"""

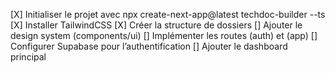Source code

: [X] Initialiser le projet avec npx create-next-app@latest techdoc-builder --ts
[X] Installer TailwindCSS
[X] Créer la structure de dossiers
[] Ajouter le design system (components/ui)
[] Implémenter les routes (auth) et (app)
[] Configurer Supabase pour l’authentification
[] Ajouter le dashboard principal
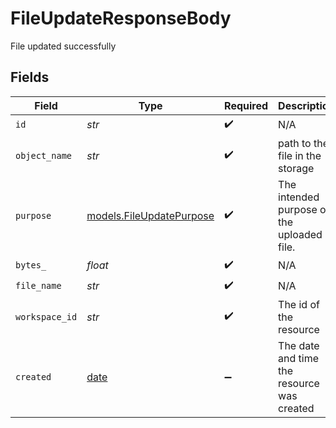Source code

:# FileUpdateResponseBody

File updated successfully


## Fields

| Field                                                                | Type                                                                 | Required                                                             | Description                                                          |
| -------------------------------------------------------------------- | -------------------------------------------------------------------- | -------------------------------------------------------------------- | -------------------------------------------------------------------- |
| `id`                                                                 | *str*                                                                | :heavy_check_mark:                                                   | N/A                                                                  |
| `object_name`                                                        | *str*                                                                | :heavy_check_mark:                                                   | path to the file in the storage                                      |
| `purpose`                                                            | [models.FileUpdatePurpose](../models/fileupdatepurpose.md)           | :heavy_check_mark:                                                   | The intended purpose of the uploaded file.                           |
| `bytes_`                                                             | *float*                                                              | :heavy_check_mark:                                                   | N/A                                                                  |
| `file_name`                                                          | *str*                                                                | :heavy_check_mark:                                                   | N/A                                                                  |
| `workspace_id`                                                       | *str*                                                                | :heavy_check_mark:                                                   | The id of the resource                                               |
| `created`                                                            | [date](https://docs.python.org/3/library/datetime.html#date-objects) | :heavy_minus_sign:                                                   | The date and time the resource was created                           |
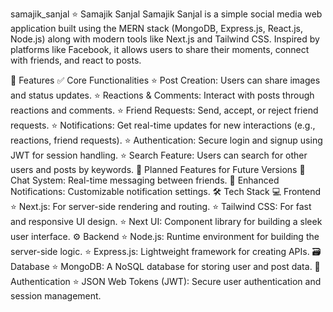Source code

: samajik_sanjal
⭐ Samajik Sanjal
Samajik Sanjal is a simple social media web application built using the MERN stack (MongoDB, Express.js, React.js, Node.js) along with modern tools like Next.js and Tailwind CSS. Inspired by platforms like Facebook, it allows users to share their moments, connect with friends, and react to posts.

🌟 Features
✅ Core Functionalities
⭐ Post Creation: Users can share images and status updates.
⭐ Reactions & Comments: Interact with posts through reactions and comments.
⭐ Friend Requests: Send, accept, or reject friend requests.
⭐ Notifications: Get real-time updates for new interactions (e.g., reactions, friend requests).
⭐ Authentication: Secure login and signup using JWT for session handling.
⭐ Search Feature: Users can search for other users and posts by keywords.
🚀 Planned Features for Future Versions
🌟 Chat System: Real-time messaging between friends.
🌟 Enhanced Notifications: Customizable notification settings.
🛠 Tech Stack
💻 Frontend
⭐ Next.js: For server-side rendering and routing.
⭐ Tailwind CSS: For fast and responsive UI design.
⭐ Next UI: Component library for building a sleek user interface.
⚙️ Backend
⭐ Node.js: Runtime environment for building the server-side logic.
⭐ Express.js: Lightweight framework for creating APIs.
🗃️ Database
⭐ MongoDB: A NoSQL database for storing user and post data.
🔐 Authentication
⭐ JSON Web Tokens (JWT): Secure user authentication and session management.
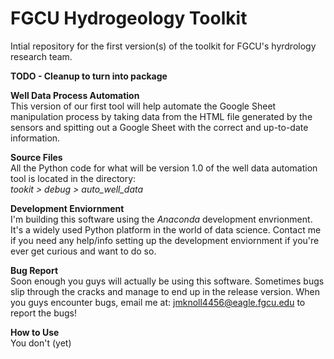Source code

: # FGCU Hydrogeology Toolkit
 Intial repository for the first version(s) of the toolkit for FGCU's hyrdrology research team.

<b>TODO - Cleanup to turn into package</b>

 <b>Well Data Process Automation</b><br>
This version of our first tool will help automate the Google Sheet manipulation process by taking data from the HTML file generated by the sensors and spitting out a Google Sheet with the correct and up-to-date information. 

 <b>Source Files</b><br>
All the Python code for what will be version 1.0 of the well data automation tool is located in the directory: <br> <i>tookit > debug > auto_well_data</i>

<b>Development Enviornment</b><br>
I'm building this software using the <i>Anaconda</i> development envrionment. It's a widely used Python platform in the world of data science. Contact me if you need any help/info setting up the development enviornment if you're ever get curious and want to do so.

<b>Bug Report</b><br>
Soon enough you guys will actually be using this software. Sometimes bugs slip through the cracks and manage to end up in the release version. When you guys encounter bugs, email me at: jmknoll4456@eagle.fgcu.edu to report the bugs! 

<b>How to Use</b><br>
You don't (yet)
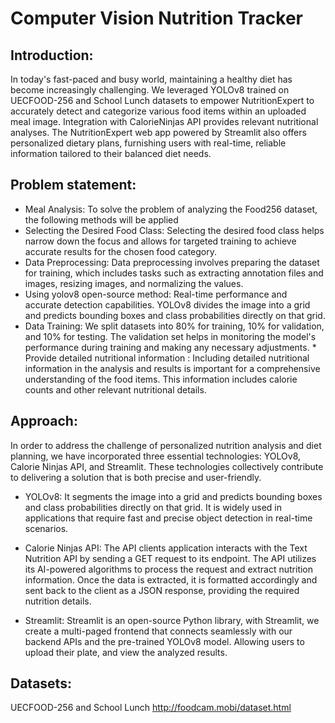 # Computer Vision Nutrition Tracker

## Introduction: 
In today's fast-paced and busy world, maintaining a healthy diet has become increasingly challenging. We leveraged YOLOv8 trained on UECFOOD-256 and School Lunch datasets to empower NutritionExpert to accurately detect and categorize various food items within an uploaded meal image. Integration with CalorieNinjas API provides relevant nutritional analyses. The NutritionExpert web app powered by Streamlit also offers personalized dietary plans, furnishing users with real-time, reliable information tailored to their balanced diet needs.

## Problem statement: 
* Meal Analysis: To solve the problem of analyzing the Food256 dataset, the following methods will be applied
* Selecting the Desired Food Class: Selecting the desired food class helps narrow down the focus and allows for targeted training to achieve accurate results for the chosen food category.
* Data Preprocessing: Data preprocessing involves preparing the dataset for training, which includes tasks such as extracting annotation files and images, resizing images, and normalizing the values.
* Using yolov8 open-source method: Real-time performance and accurate detection capabilities. YOLOv8 divides the image into a grid and predicts bounding boxes and class probabilities directly on that grid.
* Data Training:  We split datasets into 80% for training, 10% for validation, and 10% for testing. The validation set helps in monitoring the model's performance during training and making any necessary adjustments. * Provide detailed nutritional information : Including detailed nutritional information in the analysis and results is important for a comprehensive understanding of the food items. This information includes calorie counts and other relevant nutritional details.

## Approach:
In order to address the challenge of personalized nutrition analysis and diet planning, we have incorporated three essential technologies: YOLOv8, Calorie Ninjas API, and Streamlit. These technologies collectively contribute to delivering a solution that is both precise and user-friendly.

* YOLOv8:
It segments the image into a grid and predicts bounding boxes and class probabilities directly on that grid. It is widely used in applications that require fast and precise object detection in real-time scenarios.

* Calorie Ninjas API:
The API clients application interacts with the Text Nutrition API by sending a GET request to its endpoint. The API utilizes its AI-powered algorithms to process the request and extract nutrition information. Once the data is extracted, it is formatted accordingly and sent back to the client as a JSON response, providing the required nutrition details.

* Streamlit:
Streamlit is an open-source Python library, with Streamlit, we create a multi-paged frontend that connects seamlessly with our backend APIs and the pre-trained YOLOv8 model. Allowing users to upload their plate, and view the analyzed results.

## Datasets:
UECFOOD-256 and School Lunch
http://foodcam.mobi/dataset.html 





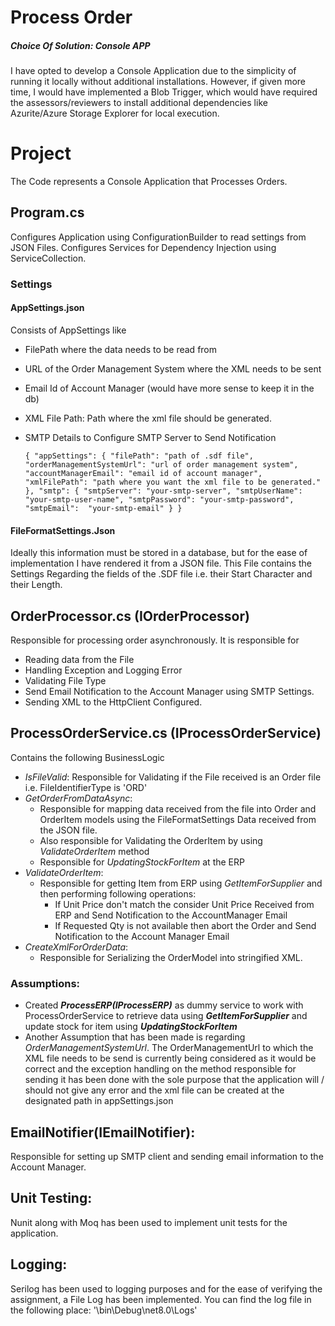 # Process Order 
##### Choice Of Solution: Console APP

I have opted to develop a Console Application due to the simplicity of running it locally without additional installations. However, if given more time, I would have implemented a Blob Trigger, which would have required the assessors/reviewers to install additional dependencies like Azurite/Azure Storage Explorer for local execution.

# Project

The Code represents a Console Application that Processes Orders. 

## Program.cs
Configures Application using ConfigurationBuilder to read settings from JSON Files. 
Configures Services for Dependency Injection using ServiceCollection. 
### Settings
#### AppSettings.json
Consists of AppSettings like 
- FilePath where the data needs to be read from
- URL of the Order Management System where the XML needs to be sent
- Email Id of Account Manager (would have more sense to keep it in the db)
- XML File Path: Path where the xml file should be generated. 
- SMTP Details to Configure SMTP Server to Send Notification


    `{
      "appSettings": {
        "filePath": "path of .sdf file",
        "orderManagementSystemUrl": "url of order management system", 
        "accountManagerEmail": "email id of account manager", 
        "xmlFilePath": "path where you want the xml file to be generated."
      },
      "smtp": {
        "smtpServer": "your-smtp-server",
        "smtpUserName": "your-smtp-user-name",
        "smtpPassword": "your-smtp-password", 
        "smtpEmail":  "your-smtp-email"
      }
    }`

#### FileFormatSettings.Json
Ideally this information must be stored in a database, but for the ease of implementation I have rendered it from a JSON file. This File contains the Settings Regarding the fields of the .SDF file i.e. their Start Character and their Length. 

## OrderProcessor.cs (IOrderProcessor)
Responsible for processing order asynchronously. It is responsible for 
- Reading data from the File 
- Handling Exception and Logging Error 
- Validating File Type
- Send Email Notification to the Account Manager using SMTP Settings. 
- Sending XML to the HttpClient Configured. 

## ProcessOrderService.cs (IProcessOrderService)
Contains the following BusinessLogic
- *IsFileValid*: Responsible for Validating if the File received is an Order file i.e. FileIdentifierType is 'ORD'
- *GetOrderFromDataAsync*: 
	- Responsible for mapping data received from the file into Order and OrderItem models using the FileFormatSettings Data received from the JSON file. 
	-  Also responsible for Validating the OrderItem by using *ValidateOrderItem* method 
	- Responsible for *UpdatingStockForItem* at the ERP
- *ValidateOrderItem*: 
	- Responsible for getting Item from ERP using *GetItemForSupplier* and then performing following operations: 
		- If Unit Price don't match the consider Unit Price Received from ERP and Send Notification to the AccountManager Email
		- If Requested Qty is not available then abort the Order and Send Notification to the Account Manager Email
- *CreateXmlForOrderData*: 
	- Responsible for Serializing the OrderModel into stringified XML. 

### Assumptions:
- Created ***ProcessERP(IProcessERP)*** as dummy service to work with ProcessOrderService to retrieve data using ***GetItemForSupplier*** and update stock for item using ***UpdatingStockForItem***
- Another Assumption that has been made is regarding *OrderManagementSystemUrl*. The OrderManagementUrl to which the XML file needs to be send is currently being considered as it would be correct and the exception handling on the method responsible for sending it has been done with the sole purpose that the application will / should not give any error and the xml file can be created at the designated path in appSettings.json

## EmailNotifier(IEmailNotifier): 
Responsible for setting up SMTP client and sending email information to the Account Manager. 

## Unit Testing: 
Nunit along with Moq has been used to implement unit tests for the application. 

## Logging: 
Serilog has been used to logging purposes and for the ease of verifying the assignment, a File Log has been implemented. 
You can find the log file in the following place: '\bin\Debug\net8.0\Logs'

"""

◆ **任务要求**: 请把记录中从含有“## Program.cs”的那一行到含有“- SMTP Details”的那一行逐字照抄下来，首尾两行都要包括。

◆ **你的解答**:
## Program.cs
Configures Application using ConfigurationBuilder to read settings from JSON Files. 
Configures Services for Dependency Injection using ServiceCollection. 
### Settings
#### AppSettings.json
Consists of AppSettings like 
- FilePath where the data needs to be read from
- URL of the Order Management System where the XML needs to be sent
- Email Id of Account Manager (would have more sense to keep it in the db)
- XML File Path: Path where the xml file should be generated. 
- SMTP Details to Configure SMTP Server to Send Notification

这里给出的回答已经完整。